Furou os olhos com o aguilhão em brasa, pacientemente aquecido na chama do pequeno maçarico. Para os tímpanos, usou longas e finíssimas agulhas de aço inoxidável. Amputou o pênis, o saco escrotal, as mãos, os pés. Deixou a língua por último, gostava de ouvir os gritos. Apontou a reluzente Glock 9 mm para a cabeça da agonizante vítima, premiu o gatilho, uma, duas vezes. Durante alguns minutos, ficou ali, estático, olhando para o cadáver. Suspirou. Era a primeira vez que descumpria uma cláusula contratual. O cliente havia sido enfático: “Quero que o filho da puta sofra, que sangre até morrer.” “Mas que merda! Estarei amolecendo?”, pensou. Precisava, a qualquer custo, preservar sua reputação, adquirida em anos de sacrifício e dedicação à profissão. Seguiu até à casa do cliente, que o recebeu, ansioso: “E aí, está feito? Ele sofreu? Gritou? Implorou por sua vida? Sangrou até morrer? Conte-me tudo, quero detalhes!” Volveu a arma na direção do cliente, um tiro certeiro, à queima-roupa, no centro da testa.

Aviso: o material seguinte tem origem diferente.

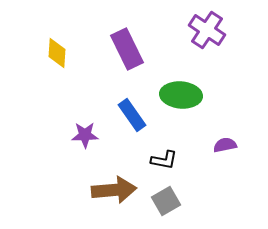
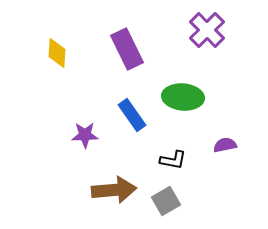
purple cross: rotated 12 degrees clockwise
green ellipse: moved 2 px right, 2 px down
black L-shape: moved 9 px right
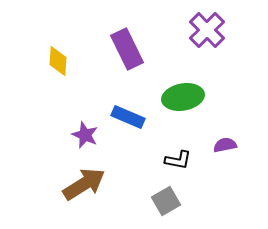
yellow diamond: moved 1 px right, 8 px down
green ellipse: rotated 15 degrees counterclockwise
blue rectangle: moved 4 px left, 2 px down; rotated 32 degrees counterclockwise
purple star: rotated 24 degrees clockwise
black L-shape: moved 5 px right
brown arrow: moved 30 px left, 6 px up; rotated 27 degrees counterclockwise
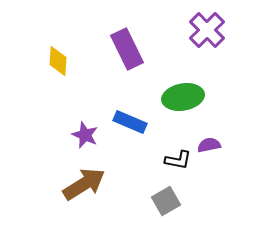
blue rectangle: moved 2 px right, 5 px down
purple semicircle: moved 16 px left
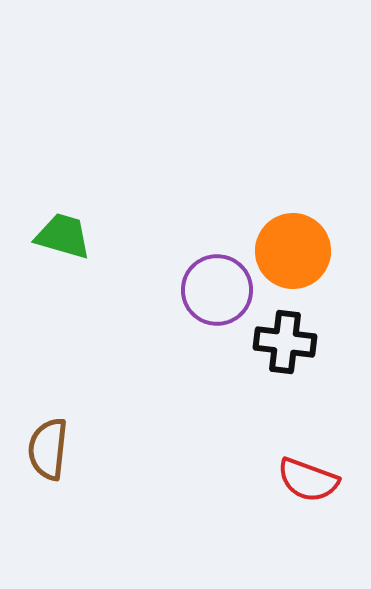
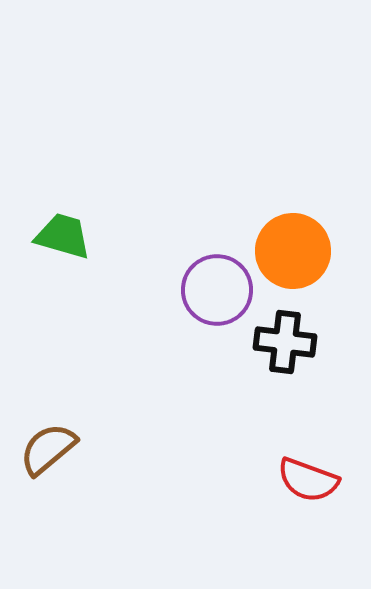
brown semicircle: rotated 44 degrees clockwise
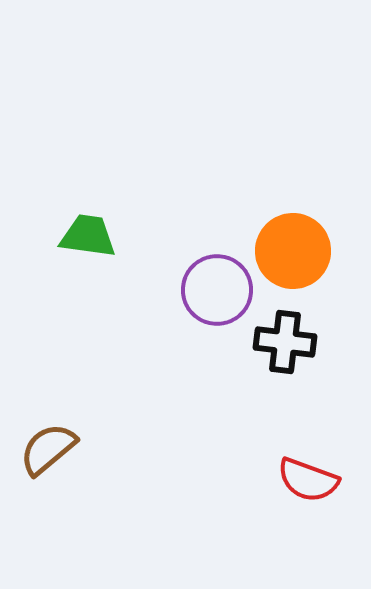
green trapezoid: moved 25 px right; rotated 8 degrees counterclockwise
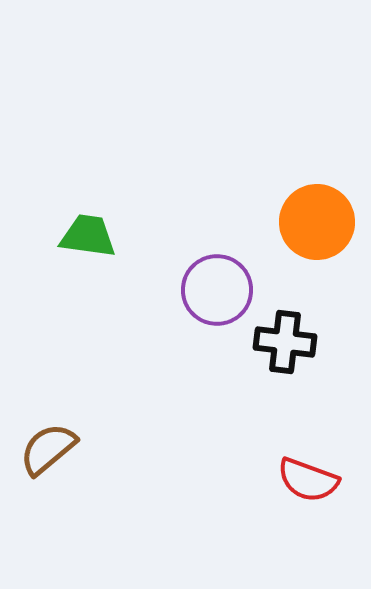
orange circle: moved 24 px right, 29 px up
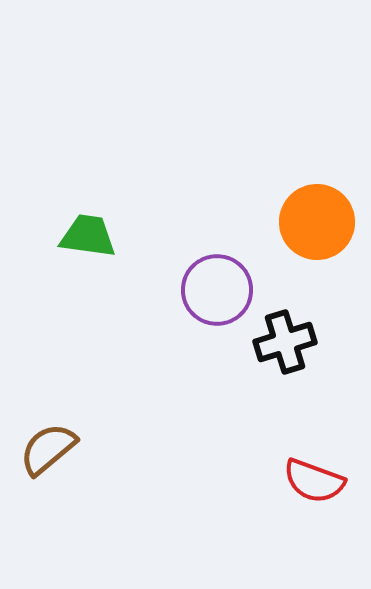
black cross: rotated 24 degrees counterclockwise
red semicircle: moved 6 px right, 1 px down
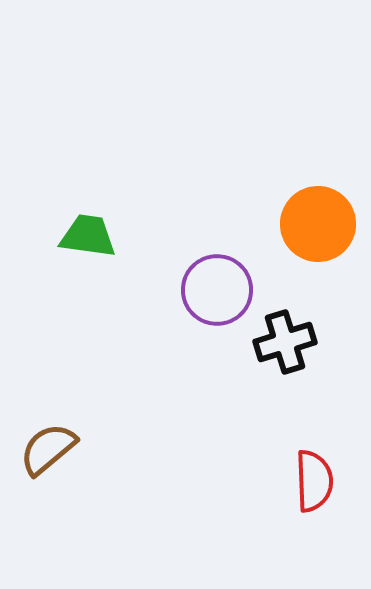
orange circle: moved 1 px right, 2 px down
red semicircle: rotated 112 degrees counterclockwise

Era um paradoxo: matava homens, velhos, mulheres, crianças, mas era absolutamente incapaz de mentir. “Não. Não sangrou até a morte. Matei-o antes. Tive pena.” Saiu da casa. Antes de amassar e jogar fora o folheto entregue pela sorridente menina de saia comprida e cabelos cacheados, leu, uma vez mais, a mensagem nele impressa: “Bem-aventurados os misericordiosos porque eles alcançarão misericórdia.”